Due to all this, I'd like to know if there is any way to fix any of the problems stated above or, alternatively, find a way to be able to execute this learning process partially. With this, I mean to be able to store the model trained until the moment of disconnection somewhere to then keep training from there and not having to repeat the same process over and over again from the beginning. With that purpose, I already have this code that implements a "checkpoint" functionality in order to store the results for each learning step:
def train_agent(self, n_steps = 100, total_timesteps = 5000, callback=None, log_interval=1, tb_log_name='AgentV1', reset_num_timesteps=True, progress_bar=False, checkpoint = True):
# Loading the last training info to continue from the same point in case the execution ends abruptly
if checkpoint:
best_mean_reward, best_model_path = -float('inf'), None
model_paths = glob.glob(f"{self.model_name}_*.zip")
# Check if there is a saved model
if model_paths:
best_model_path = max(model_paths, key=lambda path: int(path.split('_')[-1].split('.')[0]))
print("Loading saved model...")
self.load(best_model_path)
last_step = int(best_model_path.split("_")[-1].split('.')[0])
print(f"Continuing training from step #{last_step}")
else:
last_step = 0
best_mean_reward, best_model_path = -float('inf'), None
for i in range(1, int(total_timesteps/n_steps)+1):
print(f" Training step #{i} ", flush=True)

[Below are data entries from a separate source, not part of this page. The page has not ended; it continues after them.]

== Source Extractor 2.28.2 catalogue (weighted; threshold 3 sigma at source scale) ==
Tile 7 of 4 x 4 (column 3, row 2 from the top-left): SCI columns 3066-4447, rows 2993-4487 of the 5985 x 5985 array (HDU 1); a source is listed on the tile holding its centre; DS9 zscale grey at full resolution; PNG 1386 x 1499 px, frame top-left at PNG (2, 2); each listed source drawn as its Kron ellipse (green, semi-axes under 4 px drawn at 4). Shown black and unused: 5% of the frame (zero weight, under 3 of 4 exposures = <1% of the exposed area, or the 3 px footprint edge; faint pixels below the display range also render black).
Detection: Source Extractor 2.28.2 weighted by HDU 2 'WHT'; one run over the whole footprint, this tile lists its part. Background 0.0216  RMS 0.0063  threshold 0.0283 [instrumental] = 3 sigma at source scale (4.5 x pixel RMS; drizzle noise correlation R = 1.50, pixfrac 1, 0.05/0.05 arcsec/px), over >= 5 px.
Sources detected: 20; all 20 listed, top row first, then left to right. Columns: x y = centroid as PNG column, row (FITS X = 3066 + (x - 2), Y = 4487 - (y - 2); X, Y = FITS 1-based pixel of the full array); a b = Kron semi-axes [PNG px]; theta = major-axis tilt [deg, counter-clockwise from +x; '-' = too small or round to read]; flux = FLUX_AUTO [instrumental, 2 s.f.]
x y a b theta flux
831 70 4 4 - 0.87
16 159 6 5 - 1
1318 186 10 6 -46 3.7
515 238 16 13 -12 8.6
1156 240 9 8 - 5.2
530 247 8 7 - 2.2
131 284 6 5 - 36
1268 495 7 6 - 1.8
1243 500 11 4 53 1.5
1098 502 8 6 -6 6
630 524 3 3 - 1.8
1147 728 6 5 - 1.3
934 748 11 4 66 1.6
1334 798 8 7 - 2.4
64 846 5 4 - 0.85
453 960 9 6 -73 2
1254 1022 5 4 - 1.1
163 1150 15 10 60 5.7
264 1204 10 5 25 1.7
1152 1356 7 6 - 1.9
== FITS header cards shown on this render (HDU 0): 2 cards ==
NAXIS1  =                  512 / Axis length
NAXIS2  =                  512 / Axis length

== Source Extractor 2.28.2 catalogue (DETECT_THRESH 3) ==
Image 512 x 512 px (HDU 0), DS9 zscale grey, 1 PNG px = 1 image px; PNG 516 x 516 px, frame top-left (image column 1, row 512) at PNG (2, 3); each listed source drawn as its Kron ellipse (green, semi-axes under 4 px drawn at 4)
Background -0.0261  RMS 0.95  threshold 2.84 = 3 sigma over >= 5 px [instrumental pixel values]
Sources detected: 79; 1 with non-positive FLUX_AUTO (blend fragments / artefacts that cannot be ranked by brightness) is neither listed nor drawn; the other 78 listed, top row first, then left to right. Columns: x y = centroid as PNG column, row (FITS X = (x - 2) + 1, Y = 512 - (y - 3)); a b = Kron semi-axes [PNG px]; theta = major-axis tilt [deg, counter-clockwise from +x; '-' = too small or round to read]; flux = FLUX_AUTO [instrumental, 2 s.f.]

self.learn(total_timesteps=total_timesteps, callback=callback, log_interval=log_interval,
tb_log_name=tb_log_name, reset_num_timesteps=reset_num_timesteps, progress_bar=progress_bar)
# evaluate the agent and log the results
mean_reward = self.evaluate()
if mean_reward > best_mean_reward:
best_mean_reward = mean_reward
best_model_path = f"{self.model_name}_{i}.zip"
self.save(best_model_path)
print(f"New best model saved to {best_model_path}")
print(f"New best model saved to {best_model_path}", flush=True)
def learn(self, total_timesteps, callback=None, log_interval=1, tb_log_name='AgentV1', reset_num_timesteps=True,
progress_bar=False):
self.model.learn(total_timesteps=total_timesteps, callback=callback, log_interval=log_interval,
tb_log_name=tb_log_name, reset_num_timesteps=reset_num_timesteps, progress_bar=progress_bar)
os.makedirs(self.model_folder, exist_ok=True)
self.model.save(self.model_path)
As it can be seen, what I do in this code is call the agent's "learn
" function for as many times as total_timesteps/n_steps
and save the agent per each learning step. It is worth noting that my Agent class inherits from stable_baselines3's BaseAlgorithm
class. The thing is that even a training step is already too long to perform coping with the problems stated above, and therefore I am not able to get a partial model (I am currently running my agent for 50 training steps, with 5000 iterations for each step, but I'd like to increase this number if possible). I'd like to know if there is any way to store not only each model version after a training iteration, as I currently do, but also override the learn method in such way that it allows to store partial results of the training in batches (for example, storing the model every 100 steps) and continue training from there in case of having to terminate the execution abruptly.